One would guess that the Obama campaign would welcome the GOP's neglect of social issues, but instead it has chosen to place abortion in the spotlight with ads berating Republicans for their stance on the issue. Indeed, the President is showcasing his support for abortion in an unprecedented way. According to an article by Baptist Press, President Obama's is virtually the only presidential campaign to explicitly advertise a pro-abortion stance since the Roe v. Wade decision was issued in 1973. The fact is, no one really likes talking about abortion, even those who are in favor of the practice. You hear plenty of vague references to the profound importance of a woman's "right to choose," but most advocates of this "choice" prefer to maintain a 30,000 foot view of the issue, where pesky moral and ethical questions are easily deflected by grandiose rhetoric designed to appeal to feminists and their sexual consorts who wish to abdicate any responsibility for the consequences of their actions.

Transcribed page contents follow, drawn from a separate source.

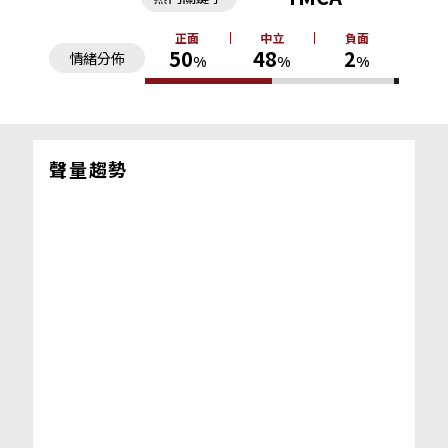
正面
中立
負面
50
48
2
情緒分佈
%
%
%
聲量趨勢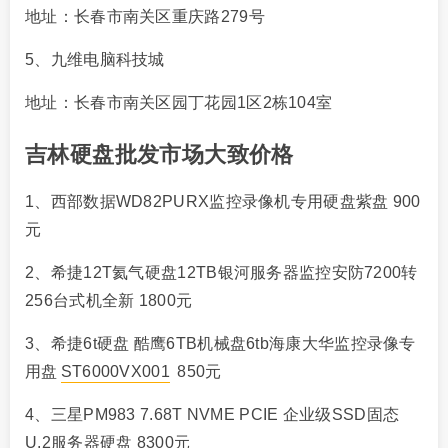
地址：长春市南关区重庆路279号
5、九维电脑科技城
地址：长春市南关区园丁花园1区2栋104室
吉林硬盘批发市场大致价格
1、西部数据WD82PURX监控录像机专用硬盘紫盘 900
元
2、希捷12T氦气硬盘12TB银河服务器监控安防7200转
256台式机全新 1800元
3、希捷6t硬盘 酷鹰6TB机械盘6tb海康大华监控录像专
用盘
ST6000VX001
850元
4、三星PM983 7.68T NVME PCIE 企业级SSD固态
U.2服务器硬盘 8300元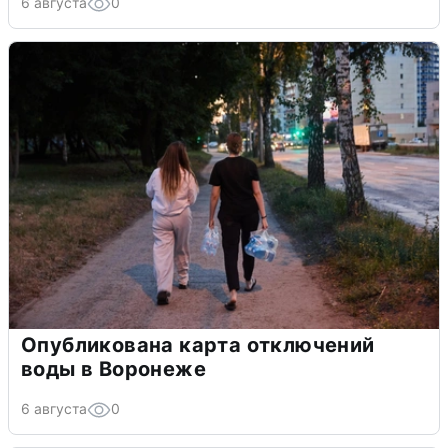
6 августа
0
Опубликована карта отключений
воды в Воронеже
6 августа
0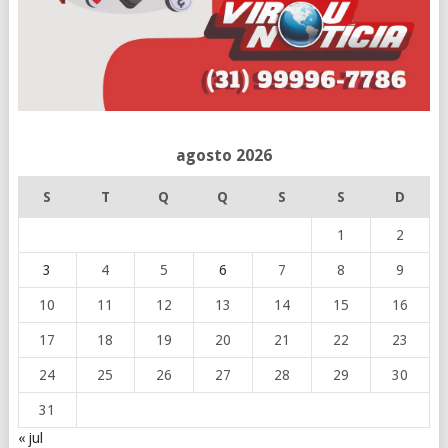
agosto 2026
S
T
Q
Q
S
S
D
1
2
3
4
5
6
7
8
9
10
11
12
13
14
15
16
17
18
19
20
21
22
23
24
25
26
27
28
29
30
31
« jul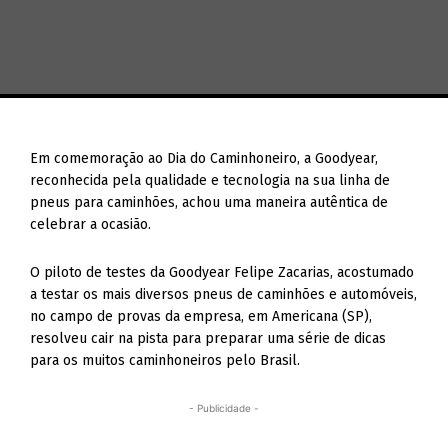
Em comemoração ao Dia do Caminhoneiro, a Goodyear,
reconhecida pela qualidade e tecnologia na sua linha de
pneus para caminhões, achou uma maneira autêntica de
celebrar a ocasião.
O piloto de testes da Goodyear Felipe Zacarias, acostumado
a testar os mais diversos pneus de caminhões e automóveis,
no campo de provas da empresa, em Americana (SP),
resolveu cair na pista para preparar uma série de dicas
para os muitos caminhoneiros pelo Brasil.
- Publicidade -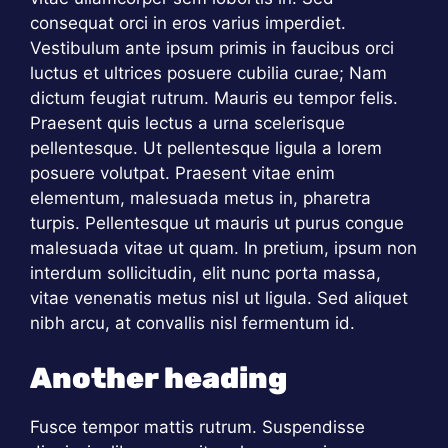
consequat orci in eros varius imperdiet.
Vestibulum ante ipsum primis in faucibus orci
luctus et ultrices posuere cubilia curae; Nam
dictum feugiat rutrum. Mauris eu tempor felis.
Praesent quis lectus a urna scelerisque
pellentesque. Ut pellentesque ligula a lorem
posuere volutpat. Praesent vitae enim
elementum, malesuada metus in, pharetra
turpis. Pellentesque ut mauris ut purus congue
malesuada vitae ut quam. In pretium, ipsum non
interdum sollicitudin, elit nunc porta massa,
vitae venenatis metus nisl ut ligula. Sed aliquet
nibh arcu, at convallis nisl fermentum id.
Another heading
Fusce tempor mattis rutrum. Suspendisse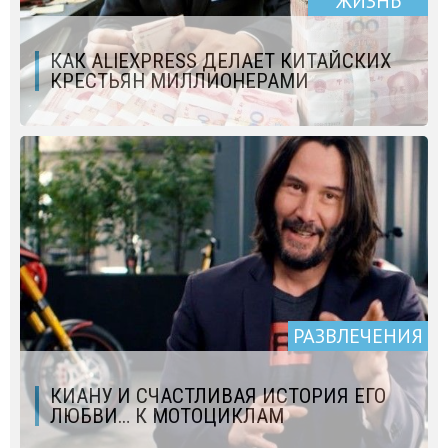
ЖИЗНЬ
КАК ALIEXPRESS ДЕЛАЕТ КИТАЙСКИХ
КРЕСТЬЯН МИЛЛИОНЕРАМИ
РАЗВЛЕЧЕНИЯ
КИАНУ И СЧАСТЛИВАЯ ИСТОРИЯ ЕГО
ЛЮБВИ… К МОТОЦИКЛАМ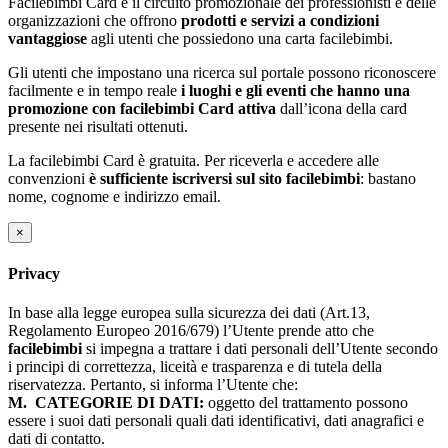
Facilebimbi Card è il circuito promozionale dei professionisti e delle
organizzazioni che offrono
prodotti e servizi a condizioni
vantaggiose
agli utenti che possiedono una carta facilebimbi.
Gli utenti che impostano una ricerca sul portale possono riconoscere
facilmente e in tempo reale
i luoghi e gli eventi che hanno una
promozione con facilebimbi Card attiva
dall’icona della card
presente nei risultati ottenuti.
La facilebimbi Card è gratuita. Per riceverla e accedere alle
convenzioni
è sufficiente iscriversi sul sito facilebimbi
: bastano
nome, cognome e indirizzo email.
×
Privacy
In base alla legge europea sulla sicurezza dei dati (Art.13,
Regolamento Europeo 2016/679) l’Utente prende atto che
facilebimbi
si impegna a trattare i dati personali dell’Utente secondo
i principi di correttezza, liceità e trasparenza e di tutela della
riservatezza. Pertanto, si informa l’Utente che:
M.
CATEGORIE DI DATI:
oggetto del trattamento possono
essere i suoi dati personali quali dati identificativi, dati anagrafici e
dati di contatto.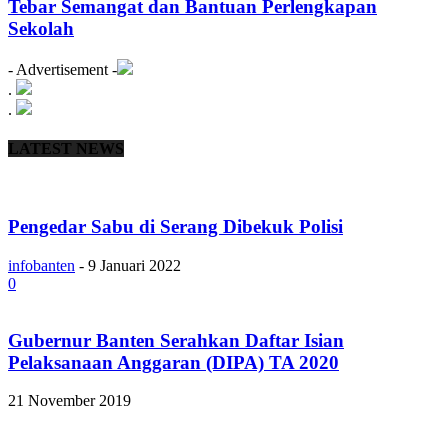
Tebar Semangat dan Bantuan Perlengkapan
Sekolah
- Advertisement -
.
.
LATEST NEWS
Pengedar Sabu di Serang Dibekuk Polisi
infobanten
-
9 Januari 2022
0
Gubernur Banten Serahkan Daftar Isian
Pelaksanaan Anggaran (DIPA) TA 2020
21 November 2019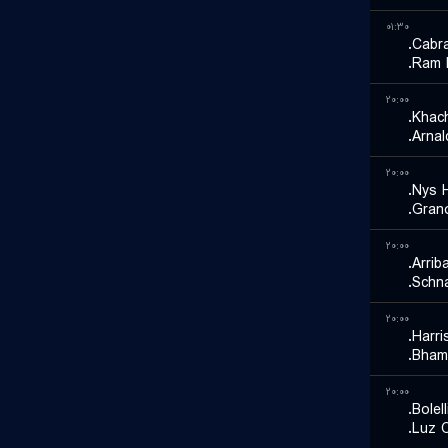
۰۱:۳۰
Cabra
Ram R
۲۰:۰۰
Khach
Arnal
۲۰:۰۰
Nys H
Grano
۲۰:۰۰
Arriba
Schna
۲۰:۰۰
Harri
Bhamb
۲۰:۰۰
Bolel
Luz O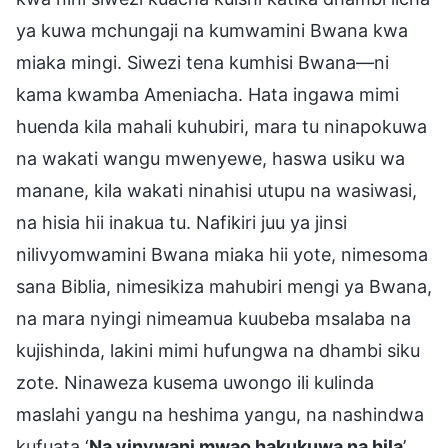
ya kuwa mchungaji na kumwamini Bwana kwa
miaka mingi. Siwezi tena kumhisi Bwana—ni
kama kwamba Ameniacha. Hata ingawa mimi
huenda kila mahali kuhubiri, mara tu ninapokuwa
na wakati wangu mwenyewe, haswa usiku wa
manane, kila wakati ninahisi utupu na wasiwasi,
na hisia hii inakua tu. Nafikiri juu ya jinsi
nilivyomwamini Bwana miaka hii yote, nimesoma
sana Biblia, nimesikiza mahubiri mengi ya Bwana,
na mara nyingi nimeamua kuubeba msalaba na
kujishinda, lakini mimi hufungwa na dhambi siku
zote. Ninaweza kusema uwongo ili kulinda
maslahi yangu na heshima yangu, na nashindwa
kufuata ‘
Na vinywani mwao hakukuwa na hila
’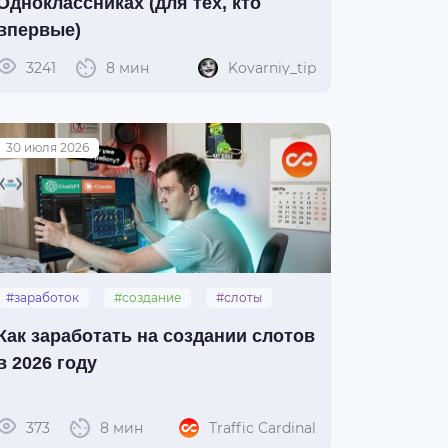
Одноклассниках (для тех, кто
впервые)
3241
8 мин
Kovarniy_tip
30 июля 2026
#заработок
#создание
#слоты
#igaming
Как заработать на создании слотов
в 2026 году
373
8 мин
Traffic Cardinal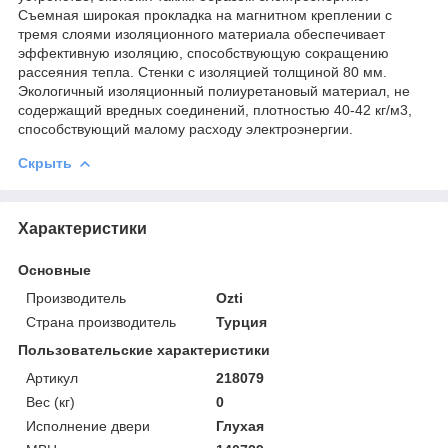
Съемная широкая прокладка на магнитном креплении с
тремя слоями изоляционного материала обеспечивает
эффективную изоляцию, способствующую сокращению
рассеяния тепла. Стенки с изоляцией толщиной 80 мм.
Экологичный изоляционный полиуретановый материал, не
содержащий вредных соединений, плотностью 40-42 кг/м3,
способствующий малому расходу электроэнергии.
Скрыть
Характеристики
Основные
Производитель
Ozti
Страна производитель
Турция
Пользовательские характеристики
Артикул
218079
Вес (кг)
0
Исполнение двери
Глухая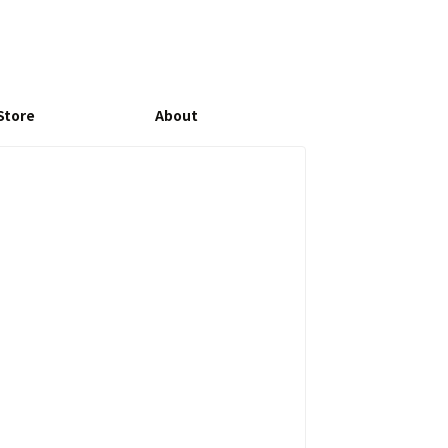
Store
About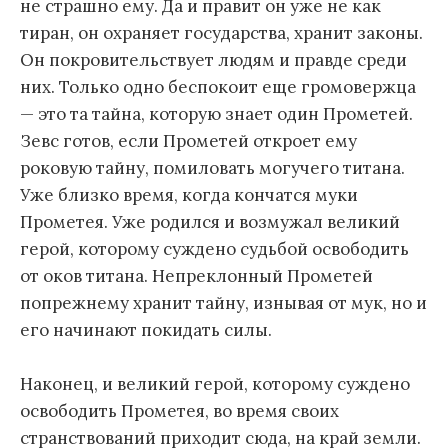
не страшно ему. Да и правит он уже не как
тиран, он охраняет государства, хранит законы.
Он покровительствует людям и правде среди
них. Только одно беспокоит еще громовержца
— это та тайна, которую знает один Прометей.
Зевс готов, если Прометей откроет ему
роковую тайну, помиловать могучего титана.
Уже близко время, когда кончатся муки
Прометея. Уже родился и возмужал великий
герой, которому суждено судьбой освободить
от оков титана. Непреклонный Прометей
попрежнему хранит тайну, изнывая от мук, но и
его начинают покидать силы.
Наконец, и великий герой, которому суждено
освободить Прометея, во время своих
странствований приходит сюда, на край земли.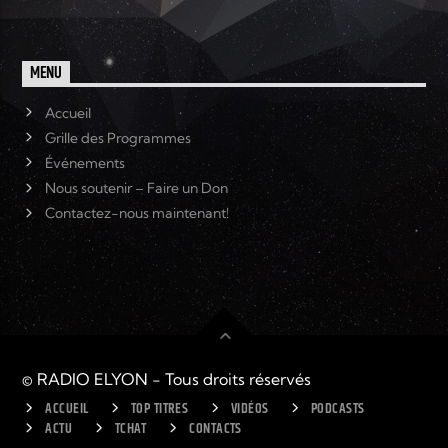
MENU
Accueil
Grille des Programmes
Événements
Nous soutenir – Faire un Don
Contactez-nous maintenant!
© RADIO ELYON - Tous droits réservés
ACCUEIL
TOP TITRES
VIDÉOS
PODCASTS
ACTU
TCHAT
CONTACTS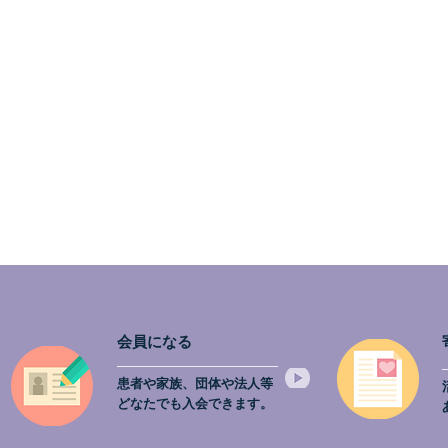
会員になる
患者や家族、団体や法人等
どなたでも入会できます。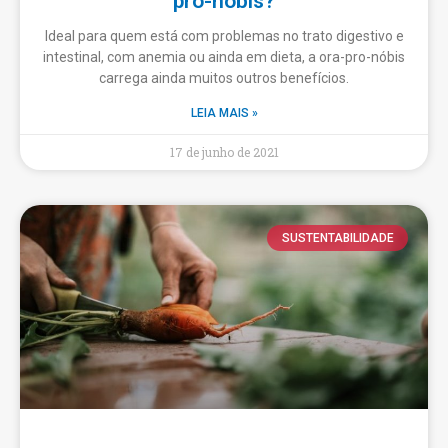
pro-nóbis?
Ideal para quem está com problemas no trato digestivo e
intestinal, com anemia ou ainda em dieta, a ora-pro-nóbis
carrega ainda muitos outros benefícios.
LEIA MAIS »
17 de junho de 2021
SUSTENTABILIDADE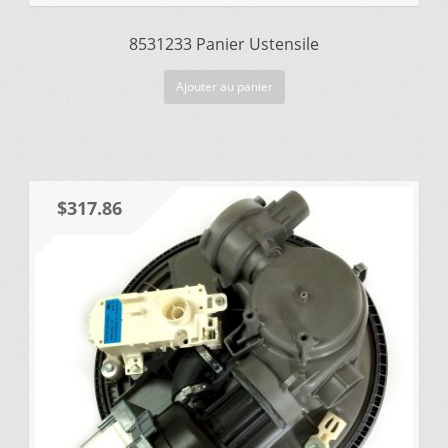
8531233 Panier Ustensile
Ajouter au panier
$
317.86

So what gives? Is this just a diversionary tactic? A lawyer himself, President Obama is likely aware of the strategy often embraced by attorneys in advocating their cases: "When weak on the facts, pound the law. When weak on the law, pound the facts. When weak on the facts and the law, pound the table." Without much of a record to run on, it's understandable that the Obama campaign is desperate to shift the discussion away from all matters fiscal, but why pound the table about abortion? Why highlight support for a practice that kills one out of every four children conceived in America — one child every 24 seconds? Why tout the embrace of a judicial ruling that has since been discredited as a legal fabrication based not in concrete law but upon subjectively interpreted "emanations" and "penumbras"?

Well, because our President is a hard core pro-abortion ideologue who has exhibited more hostility toward the unborn than almost any other elected official in America. This is a man who voted against a law that would mandate life-saving measures for infants that survive abortion, and who famously stated that he wouldn't want his daughters "punished" with a baby if one of them "made a mistake" and became pregnant out of wedlock.

With these new ads it's clear that Mr. Obama is doubling down on the leftist rhetoric, attempting to fire up his base by appealing to issues that garner the most impassioned, emotional responses. Since he cannot defend his record on jobs and has himself previously suggested that he should not be reelected if he fails to fix the economy in his first term, his only option at this point is to distract and obfuscate as much as possible. Hence his manufactured "war on women" — a tactic based upon the assumption that subsidized birth control and the legal ability to destroy their progeny at will are the single most important issues to American women.

It is a sad state of affairs when the best thing an incumbent President has to commend to the voting public is a reckless disregard for the sanctity of human life and the embrace of a court ruling that has sanctioned the destruction of 50 million unborn children in the last 40 years. What is equally sad, however, is that the Republican Party lacks the integrity and the courage to robustly defend their pro-life platform for fear of negative political consequences.

Right now it may seem like defeating President Obama in November is all that matters, but conservatives may find that the price of that victory comes at the cost of the Grand Old Party's soul.